Thursday, April 25, 2013

Gluten Free - Dairy Free Carrot Muffins. Delicious, Soft and Moist!

I am pretty excited about our new gluten free/dairy free carrot muffins.  I like my gluten free muffins light, slightly moist and well to be honest - I want my muffins to taste like "normal" muffins - like the kind I turned out before we went gluten free.
The carrot muffins are very good and keep well.  You may keep them in a sealed plastic container or bag on the counter for a few days or freeze and defrost when needed.

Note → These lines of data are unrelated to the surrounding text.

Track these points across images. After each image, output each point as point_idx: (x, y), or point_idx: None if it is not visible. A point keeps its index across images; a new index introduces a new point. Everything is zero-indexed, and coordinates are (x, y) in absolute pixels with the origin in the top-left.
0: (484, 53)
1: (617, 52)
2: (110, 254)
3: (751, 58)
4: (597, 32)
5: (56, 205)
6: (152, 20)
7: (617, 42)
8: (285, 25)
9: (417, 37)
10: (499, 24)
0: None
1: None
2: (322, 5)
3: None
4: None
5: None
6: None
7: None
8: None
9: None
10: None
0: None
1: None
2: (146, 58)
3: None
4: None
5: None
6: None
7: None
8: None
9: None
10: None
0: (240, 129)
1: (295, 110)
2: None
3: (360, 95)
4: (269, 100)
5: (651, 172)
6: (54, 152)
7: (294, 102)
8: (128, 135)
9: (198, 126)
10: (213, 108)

They retain their moistness and character.
Gluten Free-Dairy Free Carrot Muffins -  Makes 24
1 1/2 cups cornstarch
1/2 cup tapioca starch
1/4 cup sweet rice flour
1/4 cup teff flour
1/3 cup flax meal
1 teaspoon chia seed meal
2 teaspoons physillium powder or husk
2 1/2 teaspoons guar gum
3 teaspoons baking powder
1/2 teaspoon baking soda
1 teaspoon cinnamon
1/2 teaspoon allspice
1/2 teaspoon nutmeg
1/2 teaspoon salt
1 cup applesauce
1 cup Rogers golden syrup, corn syrup or honey ( I use Rogers Golden Syrup)
1 cup cooking oil (I use Canola)
4 eggs
1 teaspoon vanilla extract
1 cup finely grated carrot (they should be cooked a bit. I cook mine in the microwave with a tablespoon of water to steam for about one minute on high.  Cool before using.
Place dry ingredients into a large mixing bowl.  Wisk together really well.  Make a well in center of dry mixture.  In another bowl stir together the wet ingredients and pour into well in dry ingredients.  Using a hand mixer mix until combined.  Place muffin papers into muffin pan.  Fill 24 muffin cups.  Bake at 350 for 15-20 minutes or until done.

 

Wednesday, April 24, 2013

Gluten Free Danish Pastry

 I dream about recipes - gluten free recipes to be exact.  I'm not sure why except I am always thinking of ways to make gluten free foods similar to what wheat flour foods taste and "feel" like. This was one recipe I developed partly in my dreams and partly as I lay half awake thinking about how it would work.  I'm really happy with the way they turned out. They had puffed up nicely much like a simple puff pastry. I find they are best made with the full fat cottage cheese. 
Gluten Free Danish Pastry
8 ounces butter (let sit out on counter for awhile so it is not rock hard)
8 ounces 2%  or full fat cottage cheese
2 1/4 cup gluten free flour mix (shown below)
2 teaspoons guar gum
1 teaspoon physillium powder or husk
Gluten Free Flour Mix
2 cups sweet rice flour
2/3 cup pototo starch
1/3 cup tapioca starch
Method:
Combine butter and cottage cheese in food processer using blade.  Process until smooth.  Add the 2 1/4 cups of the flour mix, the guar gum and physillium powder.  Mix very well, until smooth  (dough will keep in fridge for 2 days)
Form into 18 equal sized balls and flatten each ball into a 3" circle and place on parchment lined baking sheets.  Bake in a preheated 375 degree oven for 10-12 minutes until edges are golden.  Remove and immediately spread with about 2 teaspoons jam in centers.  Cool on racks.  Drizzle with a glaze (1 egg white mixed with 1 cup icing sugar mix well.  Should be of drizzle consistency).
About 1 cup jam fills 18. 
I also like this Danish Pastry to using in gluten free Samosas.